Le président du PSE a déclaré: "Ce que le sommet semble vouloir adopter comme stratégie est nécessaire mais cela ne suffit pas en soi. Aujourd'hui, nos gouvernements doivent se coordonner pour apporter une aide d'urgence à l'Europe mais l'Europe a également besoin de programmes pour construire un cadre solide de régulation des marchés financiers afin d'éviter un chômage à grande échelle. Donc, pendant que nos premiers ministres sont en train d'éteindre les différents incendies afin d'empêcher un effondrement total de notre système, le PSE travaillera à la définition d'une direction commune d'abord pour la régulation des marchés financiers et ensuite, afin d'empêcher que la crise financière ne devienne une crise du chômage. L'Europe peut et doit prendre l'initiative tout en travaillant en étroite collaboration avec les USA - et c'est précisément ce que le Parti socialiste européen fait depuis un an et demi avec les Démocrates américains."

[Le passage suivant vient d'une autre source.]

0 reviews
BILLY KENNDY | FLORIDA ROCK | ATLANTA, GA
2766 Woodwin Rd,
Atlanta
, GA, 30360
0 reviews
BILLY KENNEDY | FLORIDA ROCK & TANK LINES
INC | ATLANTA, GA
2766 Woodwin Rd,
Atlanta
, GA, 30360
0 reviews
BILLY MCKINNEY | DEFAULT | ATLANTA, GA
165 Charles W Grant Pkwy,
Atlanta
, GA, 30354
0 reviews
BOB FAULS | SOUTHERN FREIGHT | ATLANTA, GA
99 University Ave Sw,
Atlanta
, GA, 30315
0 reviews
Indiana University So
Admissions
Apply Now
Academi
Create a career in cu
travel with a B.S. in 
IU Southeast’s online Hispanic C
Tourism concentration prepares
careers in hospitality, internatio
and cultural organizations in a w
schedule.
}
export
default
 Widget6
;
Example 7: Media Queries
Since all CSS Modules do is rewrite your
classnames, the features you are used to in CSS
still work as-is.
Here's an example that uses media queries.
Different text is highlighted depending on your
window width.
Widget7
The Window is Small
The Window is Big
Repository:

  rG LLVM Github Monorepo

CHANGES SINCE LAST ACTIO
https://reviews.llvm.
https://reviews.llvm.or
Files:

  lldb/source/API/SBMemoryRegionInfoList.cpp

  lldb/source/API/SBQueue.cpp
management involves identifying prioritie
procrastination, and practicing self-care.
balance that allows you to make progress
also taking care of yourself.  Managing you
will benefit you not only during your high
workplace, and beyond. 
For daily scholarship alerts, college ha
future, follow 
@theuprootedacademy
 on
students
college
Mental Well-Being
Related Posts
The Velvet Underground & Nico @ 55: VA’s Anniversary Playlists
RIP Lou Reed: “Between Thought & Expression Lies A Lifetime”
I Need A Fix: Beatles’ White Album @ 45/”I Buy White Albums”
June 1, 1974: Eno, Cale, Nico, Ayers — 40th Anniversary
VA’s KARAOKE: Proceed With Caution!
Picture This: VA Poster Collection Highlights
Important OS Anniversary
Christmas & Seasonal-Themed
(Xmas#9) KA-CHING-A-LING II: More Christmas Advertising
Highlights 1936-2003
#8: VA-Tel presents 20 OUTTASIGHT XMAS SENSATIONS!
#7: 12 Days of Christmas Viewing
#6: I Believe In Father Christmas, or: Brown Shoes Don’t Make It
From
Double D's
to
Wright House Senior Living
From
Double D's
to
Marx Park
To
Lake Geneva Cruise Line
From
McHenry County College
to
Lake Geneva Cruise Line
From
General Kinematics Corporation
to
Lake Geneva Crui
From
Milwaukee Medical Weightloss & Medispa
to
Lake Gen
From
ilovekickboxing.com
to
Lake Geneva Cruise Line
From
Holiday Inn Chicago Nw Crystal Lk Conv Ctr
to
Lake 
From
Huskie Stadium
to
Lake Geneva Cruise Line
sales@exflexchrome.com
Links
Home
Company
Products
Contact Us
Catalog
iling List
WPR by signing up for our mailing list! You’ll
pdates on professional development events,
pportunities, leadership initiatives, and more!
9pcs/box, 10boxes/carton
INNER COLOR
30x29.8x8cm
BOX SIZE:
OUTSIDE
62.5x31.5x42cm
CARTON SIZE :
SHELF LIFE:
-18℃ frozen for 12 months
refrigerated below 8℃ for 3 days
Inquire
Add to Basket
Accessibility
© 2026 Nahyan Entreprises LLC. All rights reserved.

"Malgré la majorité conservatrice en Europe, ce sont les sociaux-démocrates qui ont fait preuve d'initiative. José Luis Zapatero a appelé à une réunion d'urgence au niveau européen et Gordon Brown a fourni le plan d'action. Au Parlement européen, les socialistes ont amené les conservateurs, bien contre leur gré, à tomber d'accord pour lancer un appel à la réforme des marchés financiers alors que ces derniers avaient toujours refusé de le faire auparavant. Les conservateurs à la Présidence du Conseil européen courent dans tous les sens sans savoir où donner de la tête alors que les conservateurs de la Commission européenne semblent être dépassés par les événements."
"La raison en est claire: la seule solution à la crise sera socialiste ou ne sera pas. Le credo conservateur selon lequel on peut tout laisser aux mains du marché est mort et enterré. Les conservateurs n'ont pas de solution alternative. Ce dont le monde a besoin, c'est d'un accord social-démocrate classique, c'est à dire d'une économie du marché libre que viennent équilibrer des règles justes pour la justice sociale. Les marchés financiers ne sont pas une force de la nature mais bien une construction humaine qui doit être mise au service des besoins de notre économie réelle et donner aux citoyens la confiance dont ils ont besoin en ce qui concerne leur emploi, leur maison, leurs épargnes et leur retraite, maintenant et sur le long terme. Comme nous l'avons toujours dit, l'Europe, c'est plus qu'un marché."
Le PSE compte à présent appeler à une réunion d'urgence des leaders de ses 33 partis membres début novembre afin de discuter de la crise et de ses implications à plus long terme.
Ont pris part à la réunion du PSE aujourd'hui: Gordon Brown, Alfred Gusenbauer, Ferenc Gyurcsany, Gediminas Kirkilas, Sergei Stanishev, Wouter Bos, Jean Asselborn, Frans Timmermans, Elio Di Rupo, Poul Nyrup Rasmussen, Margot Wallström, Joaquim Almunia, Javier Solana et Martin Schulz.